• LE Baiser volé

     

    LE Baiser volé— Depuis les premières heures du jour, ils étaient ensemble. Il le lui avait promis et il tint parole en se rendant dans cette ville du bord de l’océan, dans les rues de laquelle ils étaient allés au-devant de leur histoire, essayant de la lier à celle des vieilles pierres qui en avaient vu bien d’autres.

    C’est qu’un destin amoureux ne peut naître au milieu de nulle part. Il a besoin que l’on se souvienne de ses premiers espoirs, ses premiers battements du cœur qui soudainement se prend pour un torrent venant de se libérer des glaces hivernales.
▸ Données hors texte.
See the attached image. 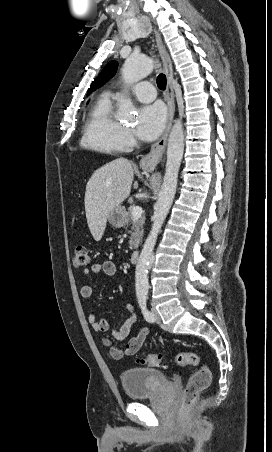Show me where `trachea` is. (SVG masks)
I'll use <instances>...</instances> for the list:
<instances>
[{
  "instance_id": "trachea-1",
  "label": "trachea",
  "mask_w": 272,
  "mask_h": 452,
  "mask_svg": "<svg viewBox=\"0 0 272 452\" xmlns=\"http://www.w3.org/2000/svg\"><path fill=\"white\" fill-rule=\"evenodd\" d=\"M157 85L159 89L165 90L166 88V76L162 73H160L157 77Z\"/></svg>"
}]
</instances>
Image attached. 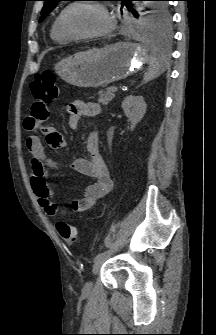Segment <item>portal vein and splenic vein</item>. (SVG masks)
I'll return each instance as SVG.
<instances>
[{"mask_svg": "<svg viewBox=\"0 0 216 335\" xmlns=\"http://www.w3.org/2000/svg\"><path fill=\"white\" fill-rule=\"evenodd\" d=\"M118 91V86H114L113 88H112V92H117Z\"/></svg>", "mask_w": 216, "mask_h": 335, "instance_id": "obj_1", "label": "portal vein and splenic vein"}]
</instances>
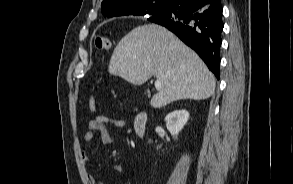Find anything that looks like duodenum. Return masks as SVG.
<instances>
[{
  "label": "duodenum",
  "instance_id": "1",
  "mask_svg": "<svg viewBox=\"0 0 293 184\" xmlns=\"http://www.w3.org/2000/svg\"><path fill=\"white\" fill-rule=\"evenodd\" d=\"M148 123V114L144 111L136 114L133 121V129L138 137H142L145 134Z\"/></svg>",
  "mask_w": 293,
  "mask_h": 184
}]
</instances>
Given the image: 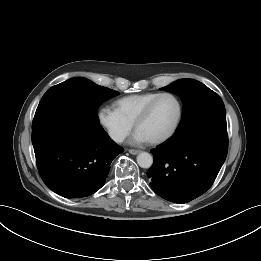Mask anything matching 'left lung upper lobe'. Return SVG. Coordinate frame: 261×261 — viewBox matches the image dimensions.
Masks as SVG:
<instances>
[{
	"mask_svg": "<svg viewBox=\"0 0 261 261\" xmlns=\"http://www.w3.org/2000/svg\"><path fill=\"white\" fill-rule=\"evenodd\" d=\"M177 94L183 102V113L175 134L194 130L206 123L226 119L225 106L218 94L193 79H180L163 88Z\"/></svg>",
	"mask_w": 261,
	"mask_h": 261,
	"instance_id": "5c2ea615",
	"label": "left lung upper lobe"
}]
</instances>
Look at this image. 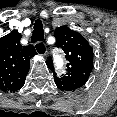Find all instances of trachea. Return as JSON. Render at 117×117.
Instances as JSON below:
<instances>
[{
  "mask_svg": "<svg viewBox=\"0 0 117 117\" xmlns=\"http://www.w3.org/2000/svg\"><path fill=\"white\" fill-rule=\"evenodd\" d=\"M44 39V31H43V25L41 21L37 20L34 24V30L32 32L31 36V42L36 43V42H41ZM40 44L36 45L37 50H39Z\"/></svg>",
  "mask_w": 117,
  "mask_h": 117,
  "instance_id": "1",
  "label": "trachea"
}]
</instances>
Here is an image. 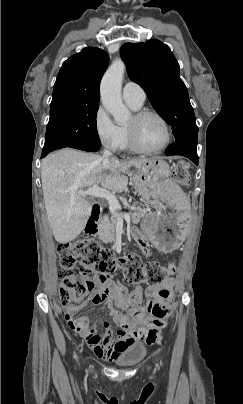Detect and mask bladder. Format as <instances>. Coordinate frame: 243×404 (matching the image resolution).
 <instances>
[{
  "instance_id": "bladder-1",
  "label": "bladder",
  "mask_w": 243,
  "mask_h": 404,
  "mask_svg": "<svg viewBox=\"0 0 243 404\" xmlns=\"http://www.w3.org/2000/svg\"><path fill=\"white\" fill-rule=\"evenodd\" d=\"M147 349L142 343H133L127 346L115 359L121 367H132L138 364L146 355Z\"/></svg>"
}]
</instances>
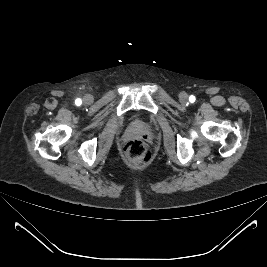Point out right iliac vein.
<instances>
[{"label":"right iliac vein","instance_id":"obj_1","mask_svg":"<svg viewBox=\"0 0 267 267\" xmlns=\"http://www.w3.org/2000/svg\"><path fill=\"white\" fill-rule=\"evenodd\" d=\"M84 102H85V103H90V102H91V97H90V96H86V97L84 98Z\"/></svg>","mask_w":267,"mask_h":267}]
</instances>
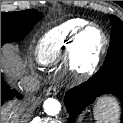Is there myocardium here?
Wrapping results in <instances>:
<instances>
[{
  "label": "myocardium",
  "mask_w": 123,
  "mask_h": 123,
  "mask_svg": "<svg viewBox=\"0 0 123 123\" xmlns=\"http://www.w3.org/2000/svg\"><path fill=\"white\" fill-rule=\"evenodd\" d=\"M91 28H95L99 31L102 36V43L93 57L90 60H85L82 53L78 50V44L81 38ZM108 43V35L99 25L95 23L85 25L82 30L76 35L71 47V57L69 63L74 73L82 77L91 75L98 67L100 60L107 49Z\"/></svg>",
  "instance_id": "1"
}]
</instances>
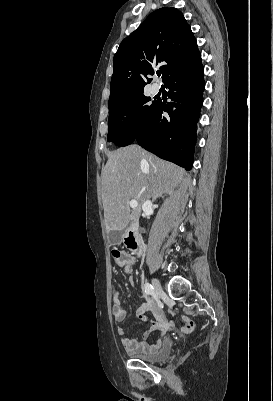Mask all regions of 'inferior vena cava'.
<instances>
[{
	"instance_id": "obj_1",
	"label": "inferior vena cava",
	"mask_w": 273,
	"mask_h": 401,
	"mask_svg": "<svg viewBox=\"0 0 273 401\" xmlns=\"http://www.w3.org/2000/svg\"><path fill=\"white\" fill-rule=\"evenodd\" d=\"M151 201H145L143 207H146V205H150Z\"/></svg>"
}]
</instances>
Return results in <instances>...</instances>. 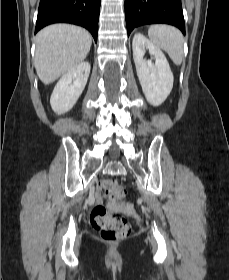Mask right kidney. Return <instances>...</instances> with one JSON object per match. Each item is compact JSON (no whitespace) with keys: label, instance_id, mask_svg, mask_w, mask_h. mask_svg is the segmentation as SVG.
<instances>
[{"label":"right kidney","instance_id":"ca27d5eb","mask_svg":"<svg viewBox=\"0 0 229 280\" xmlns=\"http://www.w3.org/2000/svg\"><path fill=\"white\" fill-rule=\"evenodd\" d=\"M89 73L90 64L84 61L62 76L50 98L55 113L60 115L73 108L85 88Z\"/></svg>","mask_w":229,"mask_h":280}]
</instances>
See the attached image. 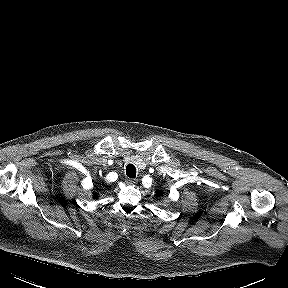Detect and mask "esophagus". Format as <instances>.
Returning a JSON list of instances; mask_svg holds the SVG:
<instances>
[{
	"mask_svg": "<svg viewBox=\"0 0 288 288\" xmlns=\"http://www.w3.org/2000/svg\"><path fill=\"white\" fill-rule=\"evenodd\" d=\"M125 182L129 185H134L137 183V179L134 178H126Z\"/></svg>",
	"mask_w": 288,
	"mask_h": 288,
	"instance_id": "1",
	"label": "esophagus"
}]
</instances>
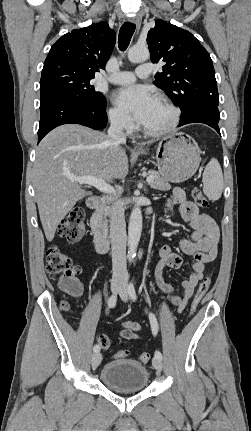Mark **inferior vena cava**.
<instances>
[{"instance_id": "1", "label": "inferior vena cava", "mask_w": 251, "mask_h": 431, "mask_svg": "<svg viewBox=\"0 0 251 431\" xmlns=\"http://www.w3.org/2000/svg\"><path fill=\"white\" fill-rule=\"evenodd\" d=\"M125 117L118 116L111 121L108 129V137L114 144H125L126 135L124 127ZM110 215V240L112 249L113 279L128 280L126 266V224L123 207L114 201L109 209Z\"/></svg>"}]
</instances>
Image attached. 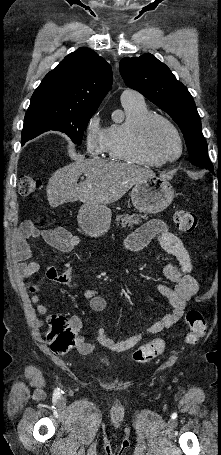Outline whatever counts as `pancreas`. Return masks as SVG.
I'll return each mask as SVG.
<instances>
[{"label":"pancreas","mask_w":221,"mask_h":455,"mask_svg":"<svg viewBox=\"0 0 221 455\" xmlns=\"http://www.w3.org/2000/svg\"><path fill=\"white\" fill-rule=\"evenodd\" d=\"M141 219H146V217L138 214L137 215L120 214L116 216L117 225L121 224L123 228L127 226L132 228L134 225L139 224L141 222Z\"/></svg>","instance_id":"pancreas-1"}]
</instances>
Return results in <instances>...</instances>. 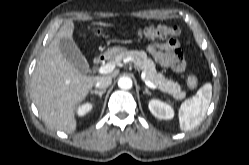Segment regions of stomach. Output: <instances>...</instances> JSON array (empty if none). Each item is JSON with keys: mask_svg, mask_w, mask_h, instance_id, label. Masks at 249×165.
<instances>
[{"mask_svg": "<svg viewBox=\"0 0 249 165\" xmlns=\"http://www.w3.org/2000/svg\"><path fill=\"white\" fill-rule=\"evenodd\" d=\"M122 51H124V48L120 46H114V47L108 48L103 55L105 58L110 59L116 56L117 54L121 53Z\"/></svg>", "mask_w": 249, "mask_h": 165, "instance_id": "obj_1", "label": "stomach"}]
</instances>
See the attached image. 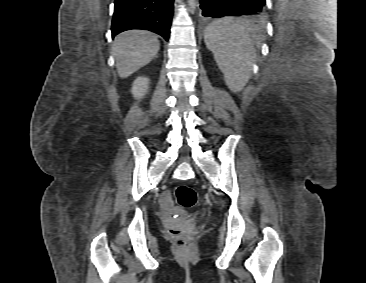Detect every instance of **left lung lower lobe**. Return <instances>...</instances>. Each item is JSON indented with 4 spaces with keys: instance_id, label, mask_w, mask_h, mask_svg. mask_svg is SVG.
<instances>
[{
    "instance_id": "1",
    "label": "left lung lower lobe",
    "mask_w": 366,
    "mask_h": 283,
    "mask_svg": "<svg viewBox=\"0 0 366 283\" xmlns=\"http://www.w3.org/2000/svg\"><path fill=\"white\" fill-rule=\"evenodd\" d=\"M265 2L266 0H200V8L204 17L212 18L258 15L265 11Z\"/></svg>"
}]
</instances>
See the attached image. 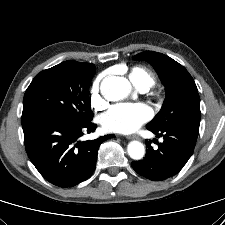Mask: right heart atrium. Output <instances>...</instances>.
<instances>
[{
    "label": "right heart atrium",
    "instance_id": "obj_1",
    "mask_svg": "<svg viewBox=\"0 0 225 225\" xmlns=\"http://www.w3.org/2000/svg\"><path fill=\"white\" fill-rule=\"evenodd\" d=\"M100 81L101 76L96 78L91 88V104L95 109H102L106 104V101L100 93Z\"/></svg>",
    "mask_w": 225,
    "mask_h": 225
}]
</instances>
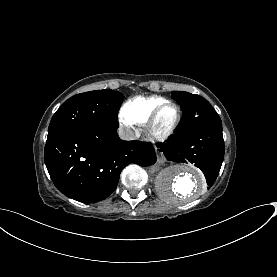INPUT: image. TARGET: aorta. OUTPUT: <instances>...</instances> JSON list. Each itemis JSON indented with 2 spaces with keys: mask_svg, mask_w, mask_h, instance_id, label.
I'll list each match as a JSON object with an SVG mask.
<instances>
[{
  "mask_svg": "<svg viewBox=\"0 0 277 277\" xmlns=\"http://www.w3.org/2000/svg\"><path fill=\"white\" fill-rule=\"evenodd\" d=\"M156 187L164 200L176 205L197 199L205 192L206 183L197 169L171 164L157 176Z\"/></svg>",
  "mask_w": 277,
  "mask_h": 277,
  "instance_id": "1",
  "label": "aorta"
}]
</instances>
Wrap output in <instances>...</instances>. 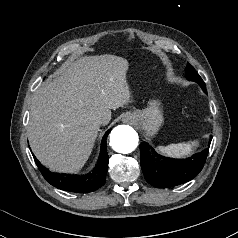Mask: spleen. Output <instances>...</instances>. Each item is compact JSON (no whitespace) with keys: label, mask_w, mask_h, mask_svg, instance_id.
I'll return each instance as SVG.
<instances>
[{"label":"spleen","mask_w":238,"mask_h":238,"mask_svg":"<svg viewBox=\"0 0 238 238\" xmlns=\"http://www.w3.org/2000/svg\"><path fill=\"white\" fill-rule=\"evenodd\" d=\"M197 146L196 141L189 143L169 144L167 146H158V151L170 157H184L192 153L193 148Z\"/></svg>","instance_id":"3e777b00"}]
</instances>
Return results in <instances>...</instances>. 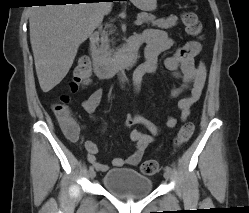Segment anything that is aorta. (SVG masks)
<instances>
[{"label":"aorta","instance_id":"obj_1","mask_svg":"<svg viewBox=\"0 0 249 213\" xmlns=\"http://www.w3.org/2000/svg\"><path fill=\"white\" fill-rule=\"evenodd\" d=\"M119 77H120L121 82L124 83L126 80V75H125L123 66L120 67Z\"/></svg>","mask_w":249,"mask_h":213}]
</instances>
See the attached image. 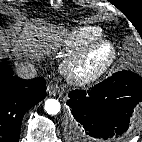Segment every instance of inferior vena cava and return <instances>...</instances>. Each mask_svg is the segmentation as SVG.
I'll list each match as a JSON object with an SVG mask.
<instances>
[{"mask_svg": "<svg viewBox=\"0 0 142 142\" xmlns=\"http://www.w3.org/2000/svg\"><path fill=\"white\" fill-rule=\"evenodd\" d=\"M17 75L22 79H32L37 74L35 65L31 62H22L16 67Z\"/></svg>", "mask_w": 142, "mask_h": 142, "instance_id": "602c4592", "label": "inferior vena cava"}]
</instances>
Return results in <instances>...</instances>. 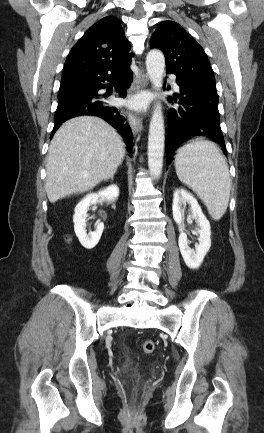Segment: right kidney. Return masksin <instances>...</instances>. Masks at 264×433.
<instances>
[{"label": "right kidney", "instance_id": "ca27d5eb", "mask_svg": "<svg viewBox=\"0 0 264 433\" xmlns=\"http://www.w3.org/2000/svg\"><path fill=\"white\" fill-rule=\"evenodd\" d=\"M119 196V188L117 185H110L104 190L98 193H91L86 195L75 207V214L73 216L74 230L78 237L81 245L87 249L94 248L99 242L103 229L104 223L97 221L96 230L87 233L86 231V218L89 207L95 205L101 198L107 201H114Z\"/></svg>", "mask_w": 264, "mask_h": 433}]
</instances>
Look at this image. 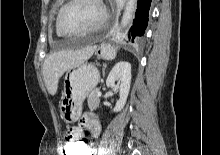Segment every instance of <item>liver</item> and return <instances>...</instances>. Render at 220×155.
I'll use <instances>...</instances> for the list:
<instances>
[{
  "mask_svg": "<svg viewBox=\"0 0 220 155\" xmlns=\"http://www.w3.org/2000/svg\"><path fill=\"white\" fill-rule=\"evenodd\" d=\"M95 47L79 50H60L50 54L44 61L42 74L49 94L54 96L62 75L87 61Z\"/></svg>",
  "mask_w": 220,
  "mask_h": 155,
  "instance_id": "1",
  "label": "liver"
}]
</instances>
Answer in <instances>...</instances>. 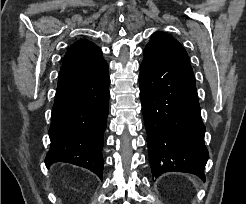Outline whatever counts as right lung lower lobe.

    Ils étaient assis devant la mer qui venait sans cesse déposer une nouvelle vague à leurs pieds, telle une offrande. Ils se tenaient par la main, semblant absorbés par le va-et-vient de la mer qui, pensait-on, les avait hypnotisés. Elle posa sa tête sur l’épaule de celui qu’elle aimait en secret depuis si longtemps sans jamais avoir eu le courage de lui dire.

    À cet instant elle ne voulait rien d’autre qu’un peu de tendresse et au plus profond de son être, elle espérait qu’il prononcerait les paroles qui la transporteraient dans un monde merveilleux. Mais il ne disait rien, le regard posé sur un point de l’horizon. À cet instant il ne pouvait rien dire ; il goûtait seulement à ces instants de liberté volés au temps. Les premiers mots qu’il prononça ne furent pas ceux qu’elle avait attendus depuis tout ce temps.

    Elle ne put retenir ses larmes quand, presque dans un murmure il lui dit :

    — Tu vois cette ligne qui partage nos continents, bientôt je l’aurai dépassée et seul Dieu sait ce qu’il adviendra de moi.

    Elle répondit :

    — Je t’attendrais le temps qu’il faudra.

    Il la serra contre lui, mais pas de la manière qu’elle désirait. Il la rapprocha seulement à la façon qu’a un père de protéger son enfant.

    — Cela n’est pas possible petite fille, enchaîna-t-il. Je pars très loin et pour longtemps. Je ne sais pas si je reviendrai un jour et il y a autre chose qui m’interdit de t’aimer comme tu le désirerais.

    — Je ne t’ai jamais avoué que je t’aimais, osa-t-elle se défendre.  

    — Tu sais, répondit-il simplement, je ne suis pas aveugle. Il y a bien longtemps que j’ai deviné que pour toi je représentais plus qu’un ami. Je sais le mal que je puis te faire, mais crois moi, je ne suis pas encore prêt pour fonder un foyer. Il me faut encore du temps, beaucoup de temps pour comprendre les mystères de l’existence et défaire l’enchevêtrement qui noue les intrigues de ma vie.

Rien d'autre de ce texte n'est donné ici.